# Page segmentation data:

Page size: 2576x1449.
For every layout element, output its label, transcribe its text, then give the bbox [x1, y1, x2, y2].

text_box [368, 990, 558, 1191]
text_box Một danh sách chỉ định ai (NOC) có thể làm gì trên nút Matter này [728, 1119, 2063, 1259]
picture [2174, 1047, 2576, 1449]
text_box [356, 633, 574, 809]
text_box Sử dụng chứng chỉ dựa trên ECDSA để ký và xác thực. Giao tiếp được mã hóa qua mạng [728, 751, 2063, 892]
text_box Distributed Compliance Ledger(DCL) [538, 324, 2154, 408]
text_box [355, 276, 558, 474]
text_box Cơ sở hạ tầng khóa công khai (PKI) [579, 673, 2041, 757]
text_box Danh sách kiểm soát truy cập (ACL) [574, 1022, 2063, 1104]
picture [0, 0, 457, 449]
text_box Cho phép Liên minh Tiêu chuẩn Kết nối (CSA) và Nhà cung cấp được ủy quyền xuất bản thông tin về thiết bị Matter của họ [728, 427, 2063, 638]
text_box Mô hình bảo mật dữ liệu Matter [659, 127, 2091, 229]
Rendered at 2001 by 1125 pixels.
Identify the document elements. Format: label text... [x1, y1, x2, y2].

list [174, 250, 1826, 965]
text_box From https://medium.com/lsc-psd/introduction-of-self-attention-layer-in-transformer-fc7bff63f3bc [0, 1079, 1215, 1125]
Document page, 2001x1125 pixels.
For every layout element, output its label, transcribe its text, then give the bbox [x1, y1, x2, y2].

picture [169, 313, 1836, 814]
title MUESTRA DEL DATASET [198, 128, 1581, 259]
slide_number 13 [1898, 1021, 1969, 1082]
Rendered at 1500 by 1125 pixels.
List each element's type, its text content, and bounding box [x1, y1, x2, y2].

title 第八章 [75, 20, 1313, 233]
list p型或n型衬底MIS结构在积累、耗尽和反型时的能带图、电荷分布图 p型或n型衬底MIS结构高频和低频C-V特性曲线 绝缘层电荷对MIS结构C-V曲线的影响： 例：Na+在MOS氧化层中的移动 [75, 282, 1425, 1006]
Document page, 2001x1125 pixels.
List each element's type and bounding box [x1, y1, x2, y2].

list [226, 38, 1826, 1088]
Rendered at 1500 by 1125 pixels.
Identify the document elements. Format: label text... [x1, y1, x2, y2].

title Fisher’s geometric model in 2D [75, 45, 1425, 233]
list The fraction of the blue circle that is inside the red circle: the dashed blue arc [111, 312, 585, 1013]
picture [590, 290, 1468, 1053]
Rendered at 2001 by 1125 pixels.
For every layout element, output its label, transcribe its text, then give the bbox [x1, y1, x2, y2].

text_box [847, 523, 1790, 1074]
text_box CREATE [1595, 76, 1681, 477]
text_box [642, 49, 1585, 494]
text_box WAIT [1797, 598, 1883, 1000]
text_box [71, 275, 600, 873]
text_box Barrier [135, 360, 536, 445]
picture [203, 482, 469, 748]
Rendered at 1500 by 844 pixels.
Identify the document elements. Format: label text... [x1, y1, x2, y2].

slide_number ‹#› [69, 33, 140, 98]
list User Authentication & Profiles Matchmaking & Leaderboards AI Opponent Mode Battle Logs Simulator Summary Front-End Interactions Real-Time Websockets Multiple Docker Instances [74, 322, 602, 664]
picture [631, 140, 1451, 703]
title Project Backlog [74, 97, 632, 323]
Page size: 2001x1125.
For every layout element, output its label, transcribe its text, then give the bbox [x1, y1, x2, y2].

# What to do:
Set down, exactly as they appear above, all lines from the one that has "List each element's type and" down to the one that has "Rendered at 1500 by 844 pixels.", including those two and no others.

# Answer to this task:
List each element's type and bounding box [x1, y1, x2, y2].

list [226, 38, 1826, 1088]
Rendered at 1500 by 1125 pixels.
Identify the document elements. Format: label text... [x1, y1, x2, y2].

title Fisher’s geometric model in 2D [75, 45, 1425, 233]
list The fraction of the blue circle that is inside the red circle: the dashed blue arc [111, 312, 585, 1013]
picture [590, 290, 1468, 1053]
Rendered at 2001 by 1125 pixels.
For every layout element, output its label, transcribe its text, then give the bbox [x1, y1, x2, y2].

text_box [847, 523, 1790, 1074]
text_box CREATE [1595, 76, 1681, 477]
text_box [642, 49, 1585, 494]
text_box WAIT [1797, 598, 1883, 1000]
text_box [71, 275, 600, 873]
text_box Barrier [135, 360, 536, 445]
picture [203, 482, 469, 748]
Rendered at 1500 by 844 pixels.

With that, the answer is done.